South Career and Technical Academy (SCTA) would be constructed on an empty lot that borders Starr and Neal avenues, and Gilespie and La Cienega streets, according to a site plan.

In documents given to the Clark County Zoning Commission, the district states it hopes to begin construction in the fall of 2024 and open the school to students in the fall of 2026.

“We’re really concerned. We’ve talked about possibly selling our house. Or possibly moving out, buying somewhere else and renting this one out,” Dedan Thomas said.

Thomas lives nearby and he says the proposed high school would not only block his view of the Las Vegas Raiders practice facility, which is located near St.

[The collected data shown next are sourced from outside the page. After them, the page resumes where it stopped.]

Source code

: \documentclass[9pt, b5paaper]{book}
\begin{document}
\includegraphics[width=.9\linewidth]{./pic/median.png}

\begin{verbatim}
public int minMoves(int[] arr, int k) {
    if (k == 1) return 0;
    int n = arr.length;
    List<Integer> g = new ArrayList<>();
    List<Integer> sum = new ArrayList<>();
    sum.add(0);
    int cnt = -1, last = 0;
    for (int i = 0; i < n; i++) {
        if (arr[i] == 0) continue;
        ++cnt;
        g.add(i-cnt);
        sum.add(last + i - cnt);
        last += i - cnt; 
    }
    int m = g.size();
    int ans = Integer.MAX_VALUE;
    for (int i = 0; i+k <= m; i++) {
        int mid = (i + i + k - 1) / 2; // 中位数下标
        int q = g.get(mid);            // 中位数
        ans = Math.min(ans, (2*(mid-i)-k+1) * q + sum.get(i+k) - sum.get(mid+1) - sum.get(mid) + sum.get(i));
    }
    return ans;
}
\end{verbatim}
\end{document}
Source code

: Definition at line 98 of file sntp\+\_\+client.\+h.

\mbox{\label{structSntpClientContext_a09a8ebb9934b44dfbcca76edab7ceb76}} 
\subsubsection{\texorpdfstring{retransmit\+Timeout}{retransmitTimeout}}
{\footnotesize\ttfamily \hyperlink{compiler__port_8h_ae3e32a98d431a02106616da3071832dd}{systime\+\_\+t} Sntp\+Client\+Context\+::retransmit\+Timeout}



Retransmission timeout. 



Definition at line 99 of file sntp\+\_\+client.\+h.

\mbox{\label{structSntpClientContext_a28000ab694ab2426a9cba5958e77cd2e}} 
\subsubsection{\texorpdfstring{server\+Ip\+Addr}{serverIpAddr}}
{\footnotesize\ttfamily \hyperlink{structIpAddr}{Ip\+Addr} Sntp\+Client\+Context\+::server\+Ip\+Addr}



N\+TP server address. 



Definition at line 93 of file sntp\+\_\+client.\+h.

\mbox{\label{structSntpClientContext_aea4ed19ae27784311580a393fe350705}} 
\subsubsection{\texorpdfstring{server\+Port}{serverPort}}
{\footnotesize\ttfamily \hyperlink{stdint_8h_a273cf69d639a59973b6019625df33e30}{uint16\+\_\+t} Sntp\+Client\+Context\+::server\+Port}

Rose Pkwy and Starr Ave, but also increase traffic to his street.

“You’re talking about three schools within a mile, a mile and a half radius. It would’ve been fine for more homes. They’re building more homes here,” Thomas said.

Residents talk about the plan to put a three-story school in their neighborhood. (KLAS)

The CCSD schools that are already in this south valley area are Liberty High and Schorr Elementary.

According to CCSD’s plans, SCTA would house about 1,800 students but homeowners say there is just no room.

“They’re trying to stuff a large watermelon into a plastic grocery bag and waiting for it to split,” Kevin Paulsen, president of a nearby homeowner association, said.

Paulsen is referring to the 20 acres CCSD wants to use to build the three-story school. Several homeowners 8 News Now spoke with say CCSD is attempting to ram this project through.

“They need to provide a traffic study. They’ve still failed to do that and they’re talking breaking ground in 2024. So, we’d like to see what this school is actually going to do in this area,” Sterling Kavitky, vice president of the Tierra Linda subdivision, said.

Homeowner Michael Pride doesn’t buy into the idea that having a magnet school in your backyard improves property values.

“I’ve seen the amount of cars that’s flooding the neighborhoods. It’s dangerous, and dangerous situations don’t improve property values. Safe ones do,” Pride said.

The Clark County Zoning Commission will consider approving CCSD’s plans for South Career and Technical Academy at its Wednesday meeting.

Several of the homeowners 8 News Now spoke with will be in attendance.